[Saved entries]
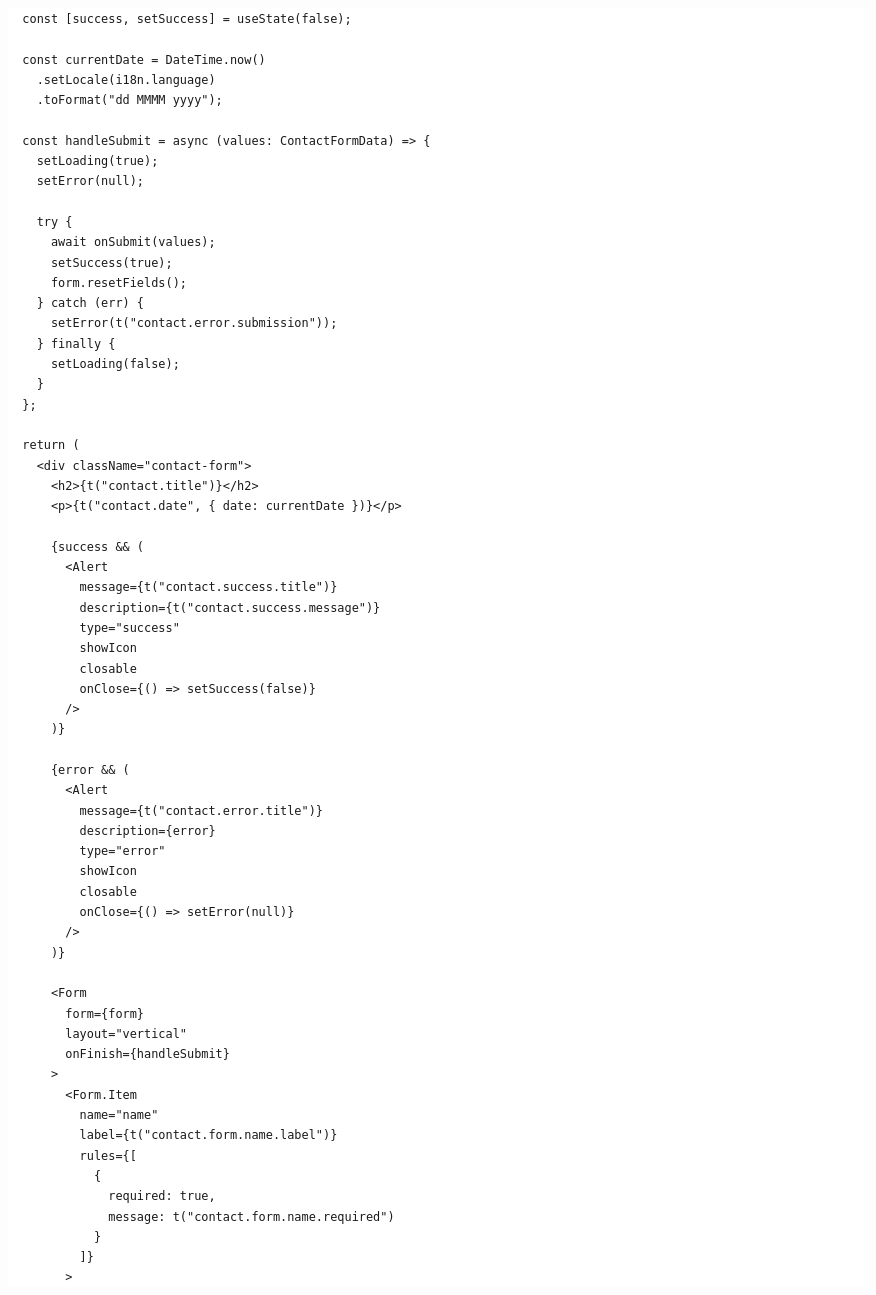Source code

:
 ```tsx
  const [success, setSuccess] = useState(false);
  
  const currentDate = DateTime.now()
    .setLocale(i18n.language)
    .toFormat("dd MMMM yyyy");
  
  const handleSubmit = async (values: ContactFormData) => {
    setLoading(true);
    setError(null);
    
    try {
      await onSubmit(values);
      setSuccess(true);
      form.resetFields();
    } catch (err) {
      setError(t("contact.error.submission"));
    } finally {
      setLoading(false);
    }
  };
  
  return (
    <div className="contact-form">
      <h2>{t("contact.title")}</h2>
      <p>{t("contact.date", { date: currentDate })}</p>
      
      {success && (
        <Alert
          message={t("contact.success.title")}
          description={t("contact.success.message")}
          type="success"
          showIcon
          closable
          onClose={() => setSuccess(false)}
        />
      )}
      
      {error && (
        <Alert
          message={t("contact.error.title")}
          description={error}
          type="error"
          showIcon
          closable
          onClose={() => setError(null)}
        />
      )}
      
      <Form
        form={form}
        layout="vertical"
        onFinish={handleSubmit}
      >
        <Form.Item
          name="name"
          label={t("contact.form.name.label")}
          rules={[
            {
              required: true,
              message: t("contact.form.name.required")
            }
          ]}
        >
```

EXERCISE AIM:
For each line of the entries that includes "null", show that line.

ANSWER TO THIS PROBLEM:
    setError(null);
          onClose={() => setError(null)}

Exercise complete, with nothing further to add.